Geben Sie den Abschnitt des Quellentextes, beginnend bei „Das Berufungsgericht begrundete“ und endend bei „Interesses ausgeschlossen sein.“, erneut wieder und ersetzen Sie darin „Berufungsgericht“ durch „Oberlandesgericht“.

QUELLENTEXT

▼▼▼

Das Berufungsgericht begrundete seine Rechtsansicht, daß auf die Nichtigkeit der Unterhaltserklärung vom 19. Dezember 1942 von Amts wegen Bedacht zu nehmen gewesen sei, damit, daß die Nichtigkeitsfolge zum Schutze der Ehe getroffen wurde, um die Geltendmachung unwahrer, vorgeschützter Scheidungs- und Aufhebungsgrunde und so auch vom Gesetzgeber nicht zugelassene einverständliche Scheidungen und Aufhebungen zu verhindern. Die Gültigkeit der Vereinbarung solle daher wegen des öffentlichen Interesses ausgeschlossen sein.

▲▲▲

BEREITGESTELLTE EINTRÄGE
▼▼▼

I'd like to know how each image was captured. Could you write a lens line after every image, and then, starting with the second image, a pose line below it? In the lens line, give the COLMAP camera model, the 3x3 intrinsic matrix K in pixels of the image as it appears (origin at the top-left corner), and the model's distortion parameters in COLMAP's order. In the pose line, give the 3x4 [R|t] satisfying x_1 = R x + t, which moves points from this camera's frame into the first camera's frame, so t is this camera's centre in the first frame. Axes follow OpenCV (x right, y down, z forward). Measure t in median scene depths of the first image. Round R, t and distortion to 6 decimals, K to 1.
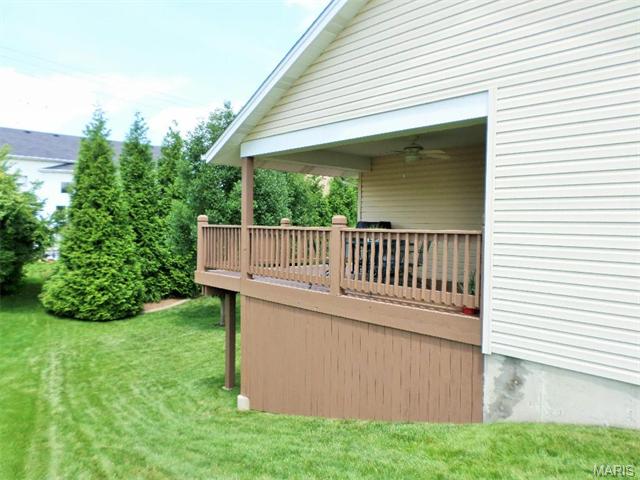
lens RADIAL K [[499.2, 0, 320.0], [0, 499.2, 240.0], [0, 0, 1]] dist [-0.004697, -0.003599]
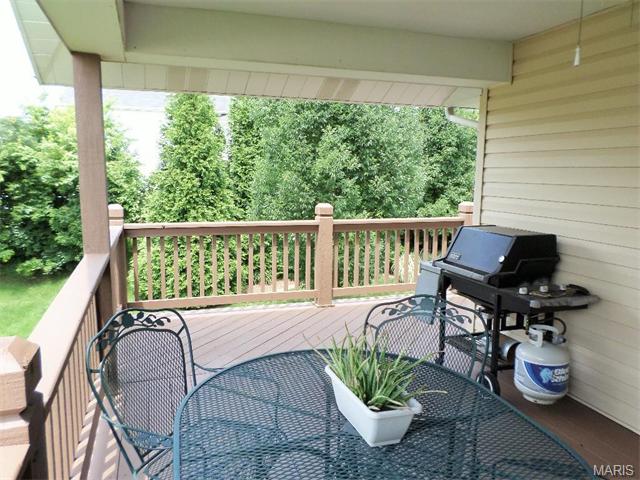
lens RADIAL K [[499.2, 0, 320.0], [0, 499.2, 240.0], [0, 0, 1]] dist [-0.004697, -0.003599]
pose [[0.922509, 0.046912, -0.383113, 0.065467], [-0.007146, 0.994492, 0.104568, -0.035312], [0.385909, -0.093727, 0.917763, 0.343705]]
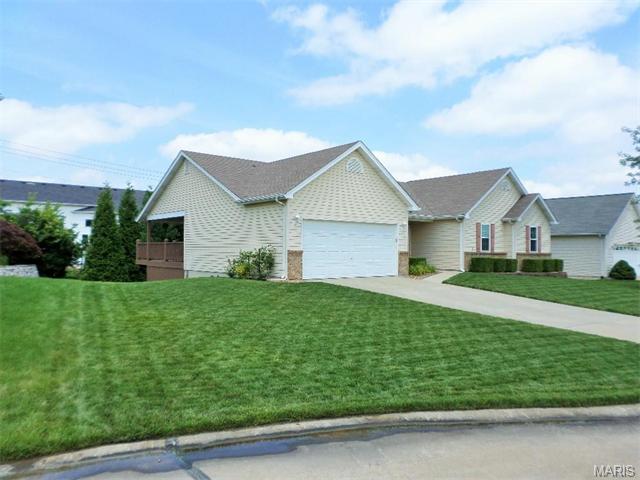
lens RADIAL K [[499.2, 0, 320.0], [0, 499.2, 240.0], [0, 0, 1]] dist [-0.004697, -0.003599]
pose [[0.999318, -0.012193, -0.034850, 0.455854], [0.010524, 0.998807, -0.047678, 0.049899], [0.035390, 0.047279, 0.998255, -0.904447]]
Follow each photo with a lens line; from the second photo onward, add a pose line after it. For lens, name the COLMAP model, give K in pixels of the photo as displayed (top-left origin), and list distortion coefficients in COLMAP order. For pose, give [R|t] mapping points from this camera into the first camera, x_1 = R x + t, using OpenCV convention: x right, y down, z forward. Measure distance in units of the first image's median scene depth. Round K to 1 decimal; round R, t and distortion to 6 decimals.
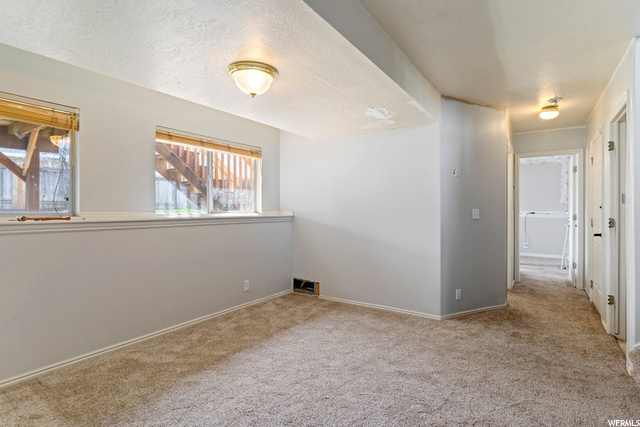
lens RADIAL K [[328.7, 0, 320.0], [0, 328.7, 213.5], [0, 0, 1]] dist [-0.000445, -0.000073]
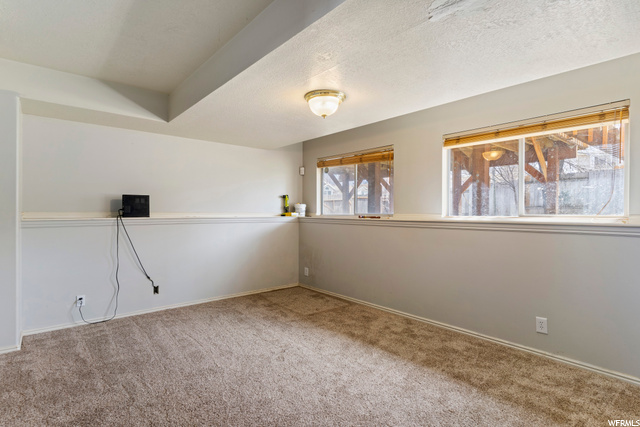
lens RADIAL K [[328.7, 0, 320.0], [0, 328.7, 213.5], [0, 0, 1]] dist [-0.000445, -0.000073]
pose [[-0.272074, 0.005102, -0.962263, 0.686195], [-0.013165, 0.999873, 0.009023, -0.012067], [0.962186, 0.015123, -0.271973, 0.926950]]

▲▲▲
▼▼▼

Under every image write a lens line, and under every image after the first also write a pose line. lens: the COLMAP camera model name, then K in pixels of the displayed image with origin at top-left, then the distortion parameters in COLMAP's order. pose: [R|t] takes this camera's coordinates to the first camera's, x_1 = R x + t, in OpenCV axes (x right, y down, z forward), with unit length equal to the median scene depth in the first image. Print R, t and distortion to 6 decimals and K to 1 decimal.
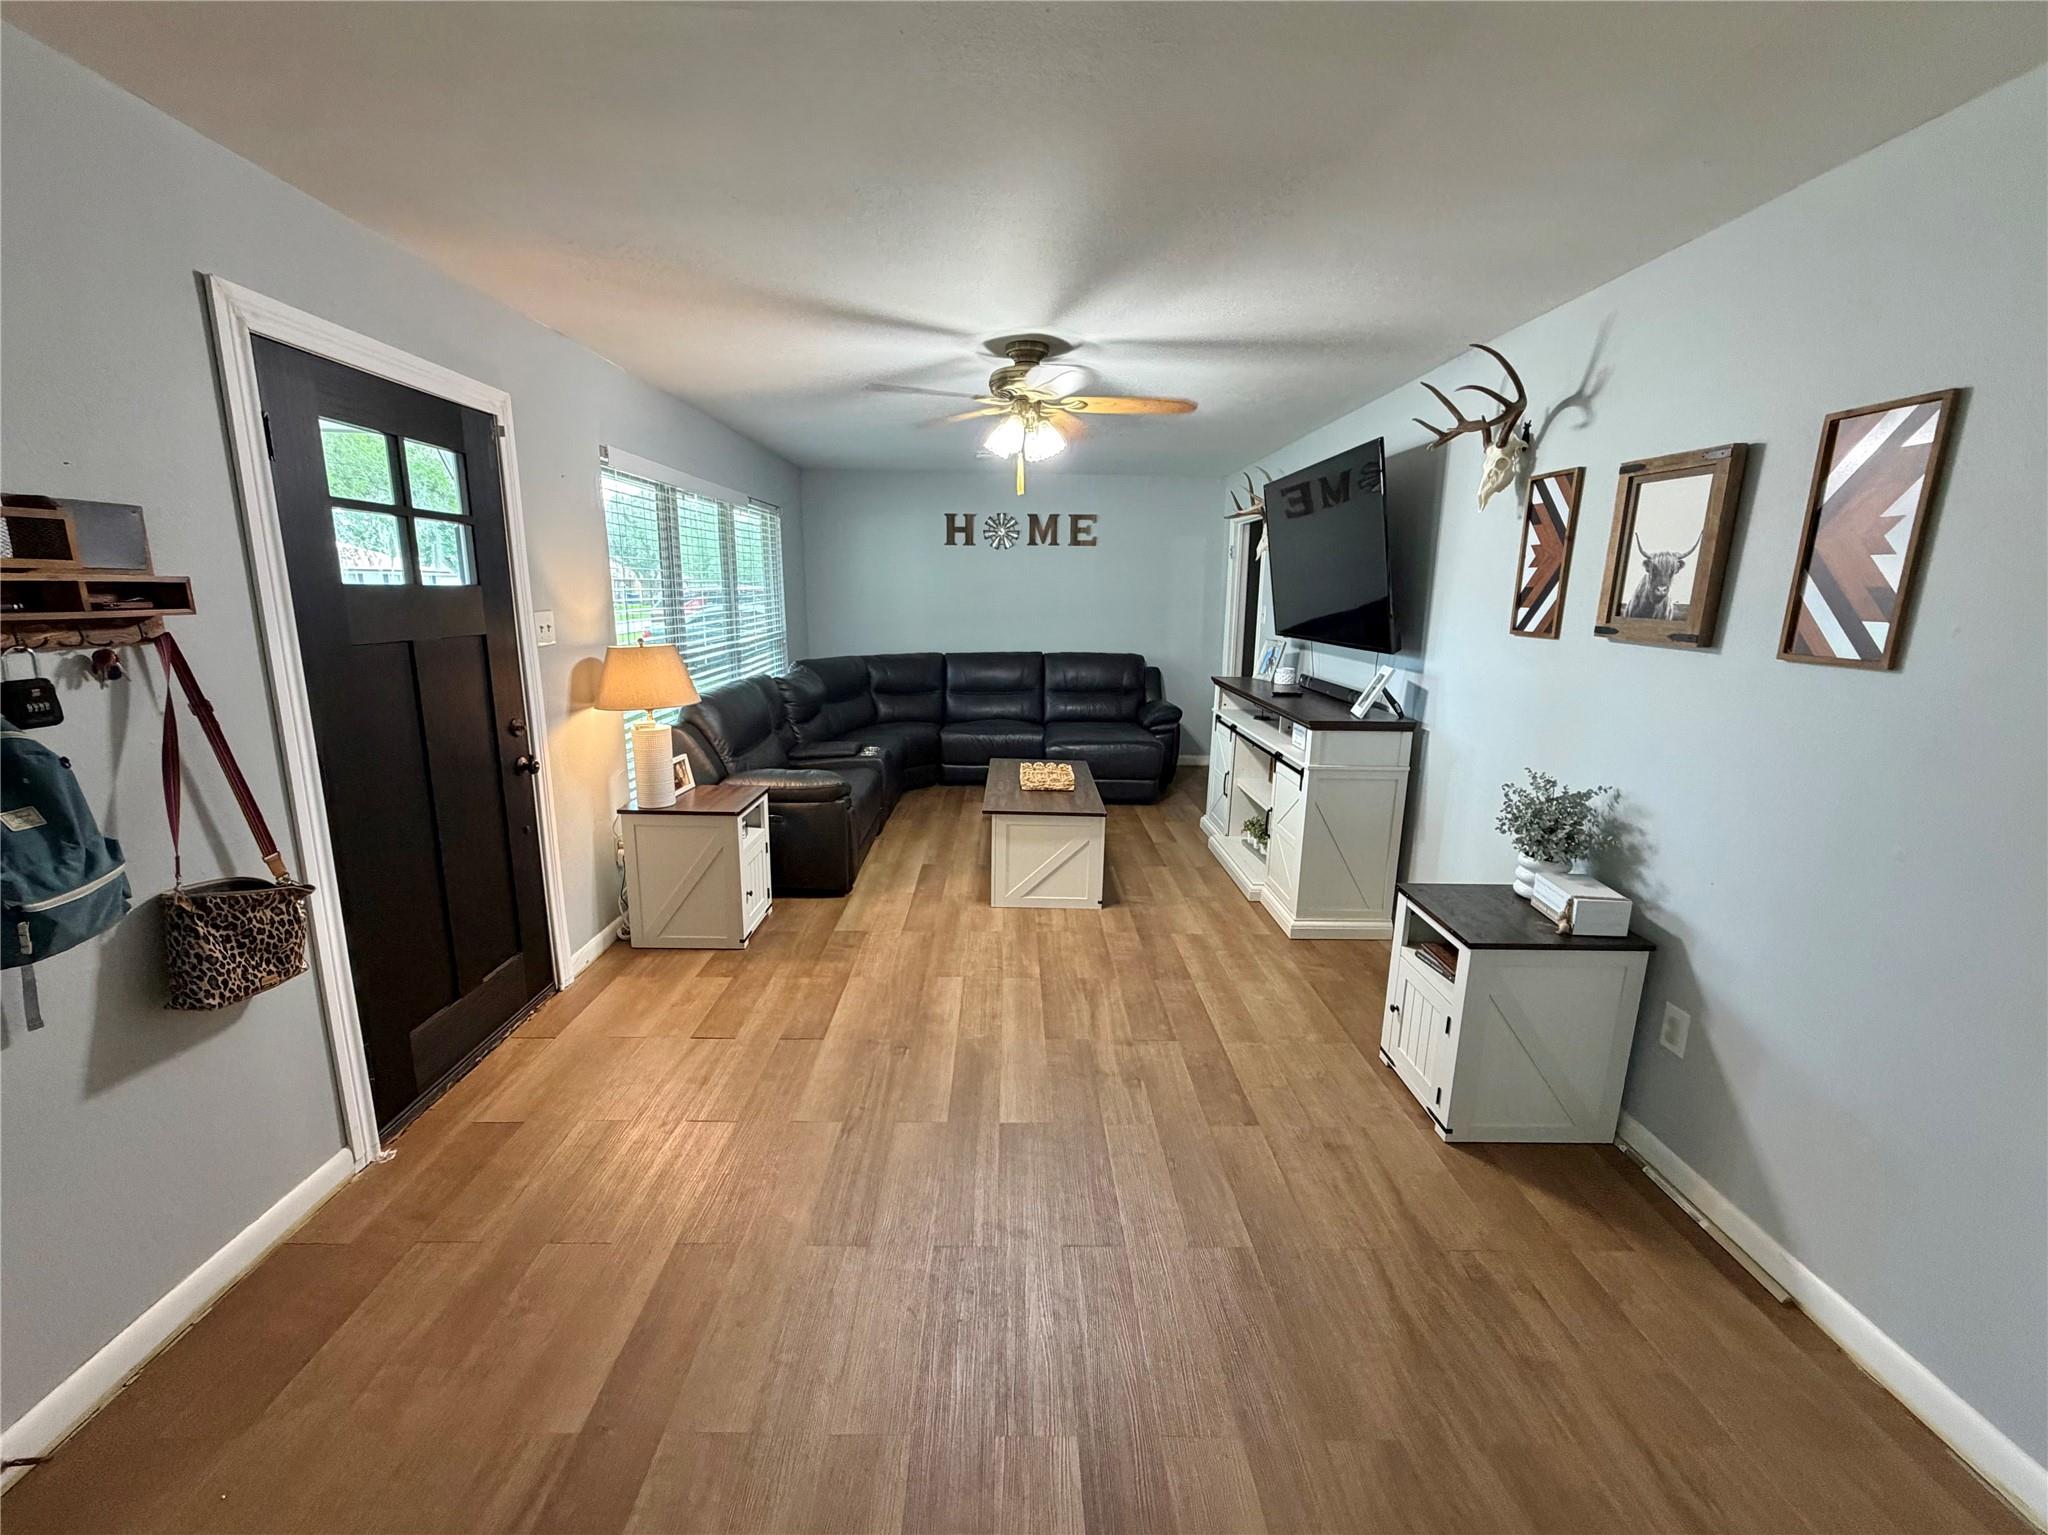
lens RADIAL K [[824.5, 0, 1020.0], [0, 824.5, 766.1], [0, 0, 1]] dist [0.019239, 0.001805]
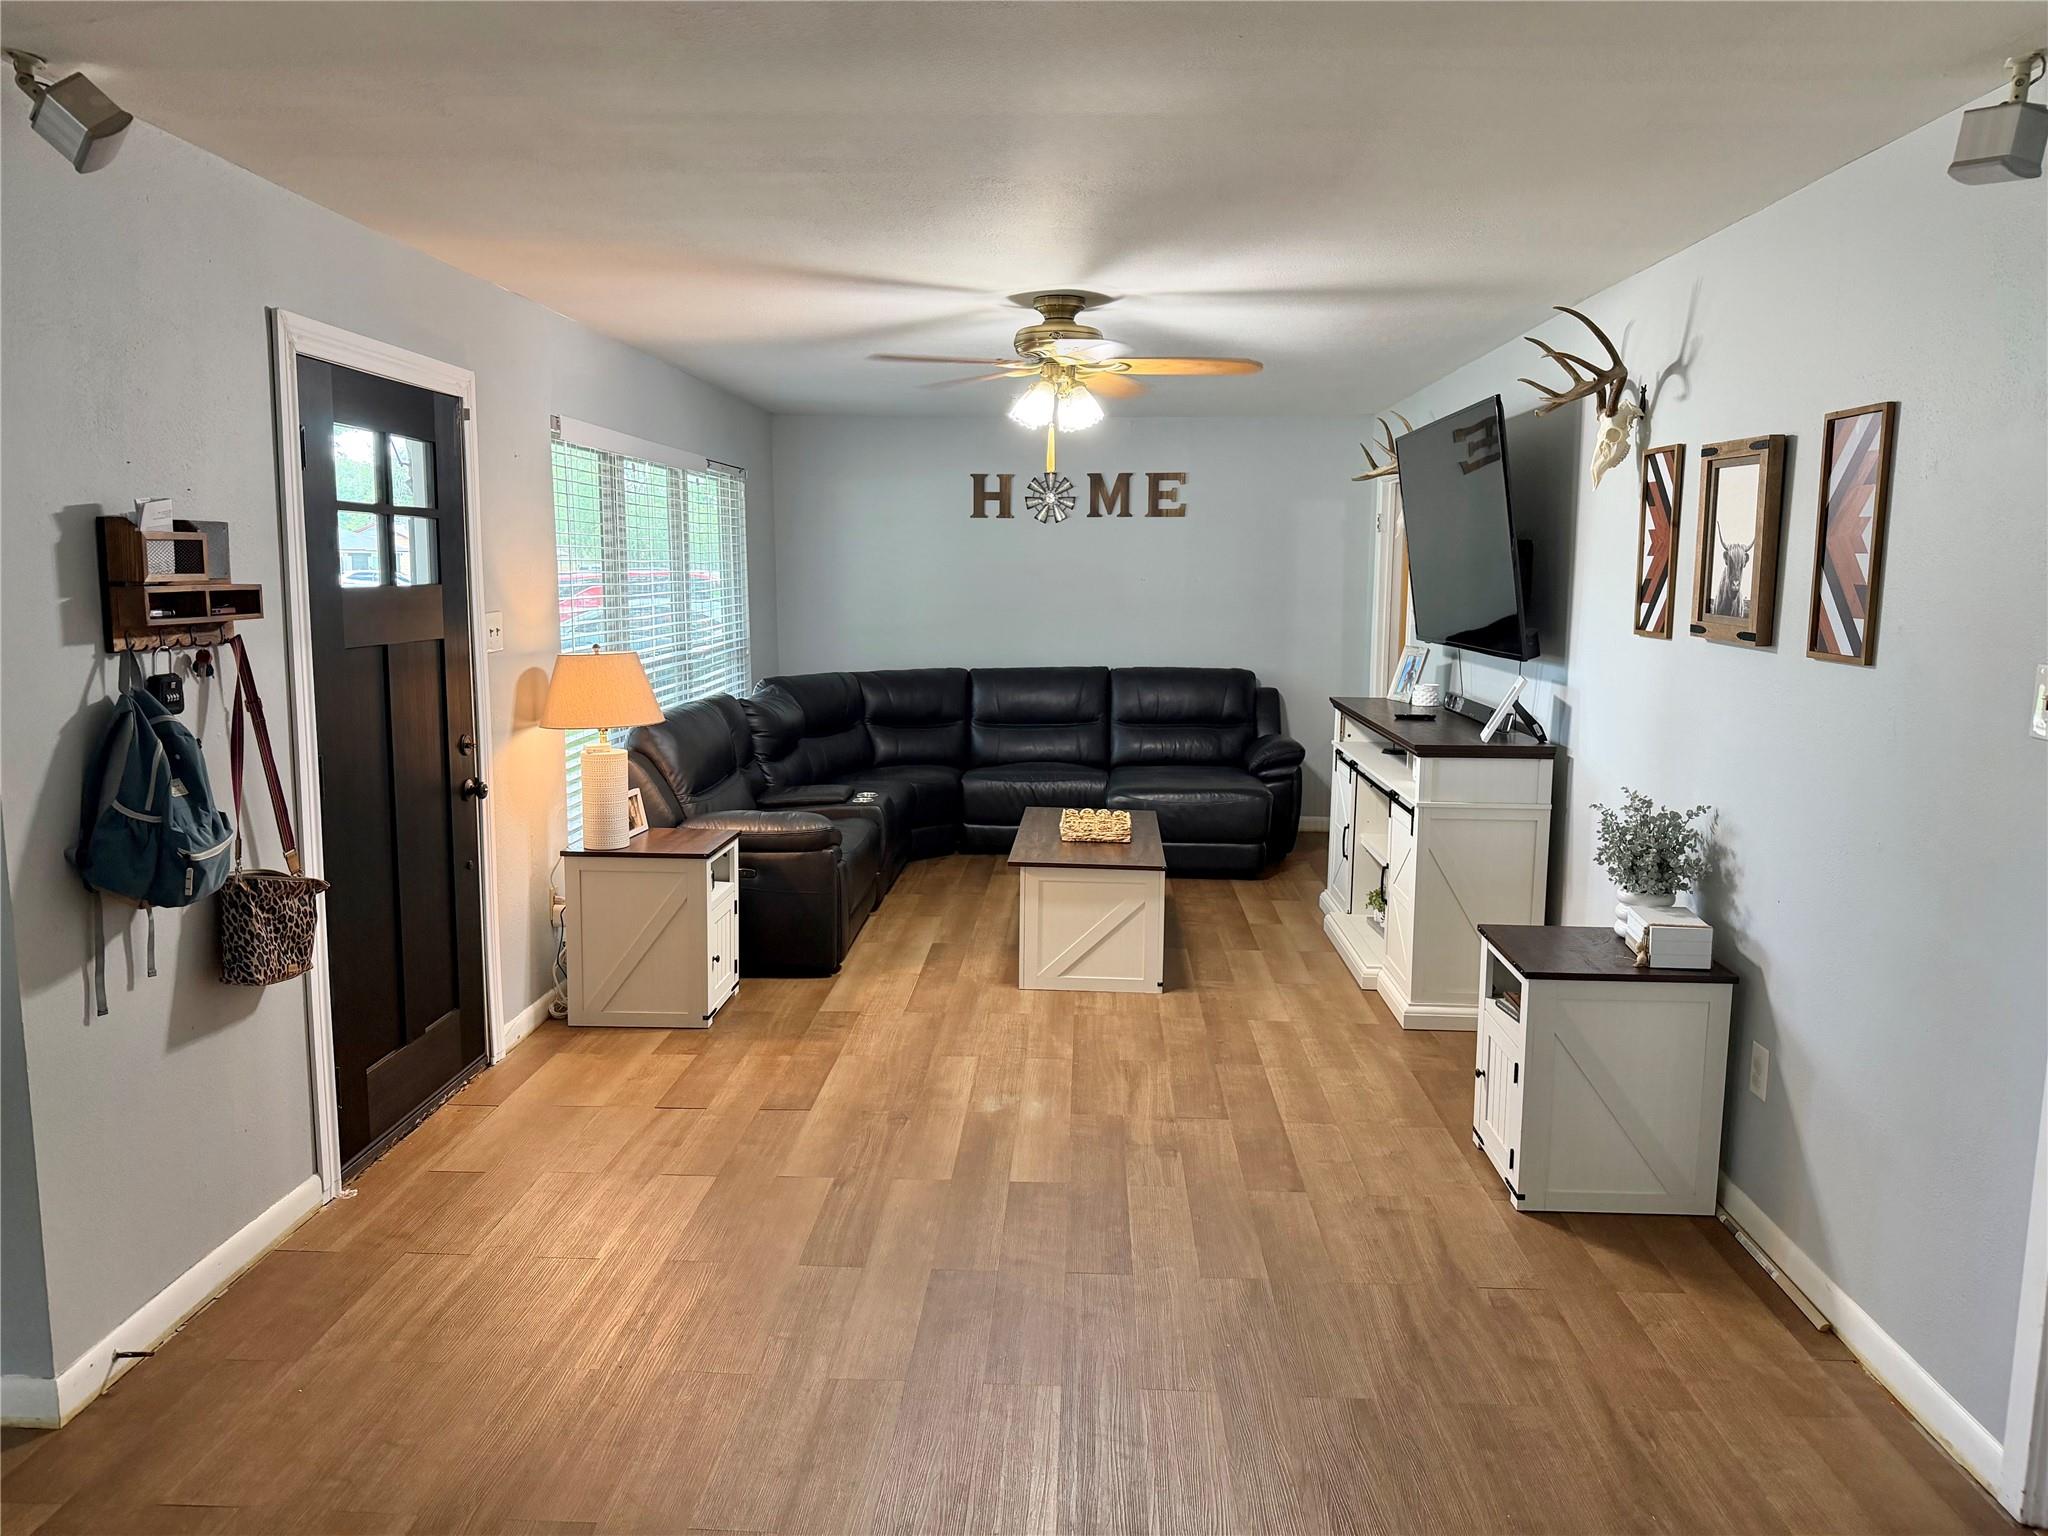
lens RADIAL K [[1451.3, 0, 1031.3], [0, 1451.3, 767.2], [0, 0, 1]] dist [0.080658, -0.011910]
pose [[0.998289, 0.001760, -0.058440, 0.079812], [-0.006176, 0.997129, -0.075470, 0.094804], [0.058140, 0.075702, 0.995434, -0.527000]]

▲▲▲

LÖSUNG DER AUFGABE
Das Oberlandesgericht begrundete seine Rechtsansicht, daß auf die Nichtigkeit der Unterhaltserklärung vom 19. Dezember 1942 von Amts wegen Bedacht zu nehmen gewesen sei, damit, daß die Nichtigkeitsfolge zum Schutze der Ehe getroffen wurde, um die Geltendmachung unwahrer, vorgeschützter Scheidungs- und Aufhebungsgrunde und so auch vom Gesetzgeber nicht zugelassene einverständliche Scheidungen und Aufhebungen zu verhindern. Die Gültigkeit der Vereinbarung solle daher wegen des öffentlichen Interesses ausgeschlossen sein.